**抜粋本文:**
-*-*-

このブログは、旧・はてなダイアリー「檜山正幸のキマイラ飼育記 メモ編」(http://d.hatena.ne.jp/m-hiyama-memo/)のデータを移行・保存したものであり、今後(2019年1月以降)更新の予定はありません。

今後の更新は、新しいブログ http://m-hiyama-memo.hatenablog.com/ で行います。

「従う」ってなんだ?

「○○が××分布に従う」とか、「従う」がものすごくたくさん出てくる。重要で猛烈に頻出する概念なのだから、さぞや入念、懇切丁寧な説明があるのだろうと思うと、これもやっぱり定義がない。詳細に調査したわけじゃないけど、なんとなくいつのまにか用語を使うパターンだと思う。

分布は測度または像測度と解釈する。主語の○○が、「母集団が」だったり「確率変数が」だったり、「観測値が」だったりするのだけど、どれも正確だとは思えない。測度または像測度に関して云々するなら、次の前提が必要。

  • 可測空間
  • 測度

像測度に関する記述なら、さらに

が必要。よって、主語の解釈は:

  1. 母集団が…: 母集団を可測空間の台集合Xだとみなして、X上の測度空間を考えるか、またはXからの可測写像を考えることを「母集団が」で表す。

-*-*-

**課題内容:**
統計で使われる「従う」という語を論じた文章を、最後の文の後から続けて書いてください。 この記録は別の出典から取ったものです。

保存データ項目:
-*-*-

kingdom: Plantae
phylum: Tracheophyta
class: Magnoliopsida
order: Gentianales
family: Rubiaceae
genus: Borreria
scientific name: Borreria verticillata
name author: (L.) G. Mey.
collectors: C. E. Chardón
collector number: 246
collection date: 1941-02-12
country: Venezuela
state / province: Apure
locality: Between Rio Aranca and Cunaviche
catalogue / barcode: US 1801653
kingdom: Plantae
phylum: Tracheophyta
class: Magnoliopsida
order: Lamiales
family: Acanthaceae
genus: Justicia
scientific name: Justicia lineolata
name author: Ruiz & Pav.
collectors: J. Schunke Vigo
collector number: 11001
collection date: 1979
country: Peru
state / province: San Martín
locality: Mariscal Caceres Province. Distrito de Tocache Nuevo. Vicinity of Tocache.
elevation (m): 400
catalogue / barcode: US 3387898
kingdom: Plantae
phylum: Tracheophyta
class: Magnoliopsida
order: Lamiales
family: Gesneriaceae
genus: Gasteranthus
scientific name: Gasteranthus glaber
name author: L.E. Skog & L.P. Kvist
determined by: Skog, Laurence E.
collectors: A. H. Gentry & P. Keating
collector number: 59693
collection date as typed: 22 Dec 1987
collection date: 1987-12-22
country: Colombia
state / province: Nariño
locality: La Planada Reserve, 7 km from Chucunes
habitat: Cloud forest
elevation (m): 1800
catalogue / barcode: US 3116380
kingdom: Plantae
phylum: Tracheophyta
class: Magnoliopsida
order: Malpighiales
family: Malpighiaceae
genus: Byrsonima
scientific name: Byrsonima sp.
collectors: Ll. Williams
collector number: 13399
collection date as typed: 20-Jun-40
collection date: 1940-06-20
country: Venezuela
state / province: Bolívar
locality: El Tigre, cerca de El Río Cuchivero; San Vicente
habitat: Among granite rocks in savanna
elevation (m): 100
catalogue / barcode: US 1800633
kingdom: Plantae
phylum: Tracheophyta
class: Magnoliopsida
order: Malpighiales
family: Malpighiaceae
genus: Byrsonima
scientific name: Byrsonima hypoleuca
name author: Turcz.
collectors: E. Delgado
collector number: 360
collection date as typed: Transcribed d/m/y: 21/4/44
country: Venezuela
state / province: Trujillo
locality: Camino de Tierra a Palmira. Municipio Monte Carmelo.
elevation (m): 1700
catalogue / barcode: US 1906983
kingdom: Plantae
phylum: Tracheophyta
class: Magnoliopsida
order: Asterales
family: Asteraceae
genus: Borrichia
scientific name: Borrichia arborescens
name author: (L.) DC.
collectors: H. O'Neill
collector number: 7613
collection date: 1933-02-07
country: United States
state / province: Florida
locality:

-*-*-

**回答欄:**
  2. 確率変数が…: 確率変数は可測写像のことなので、その可測写像fによるμの像測度 f*(μ) を考えることを意味する。
  3. 観測値が…: これは何を意味したいか?分からない。

測度空間 (X, ΣX, μ) と可測写像 f:X→V が(Vも可測空間)の状況で考えて、「fが××分布に従う」の意味を考えてみる。ここで「××分布」は、V上の測度または測度のパラメータ族 m(θ) とする。可能性としては、

  • X上の測度μのfによる像測度 f*(μ) が、適当なパラメータθを選ぶと、m(θ) に一致する。

この定義自体は厳密だと言えるが、実際にはこれは違うような気がする。この解釈では説明できない用例が多い。たいてい一致しないし、そもそも比較の土俵に乗らないことがある。「一致する」が定義できないのだ。「近似する」とか言っても近似の定義が必要だし。

こんな曖昧な前提でなんで議論を進められるのか?がむしろ疑問だ。用語と概念をすべて再整理しないと何がなんだかほんとにサッパリわからん。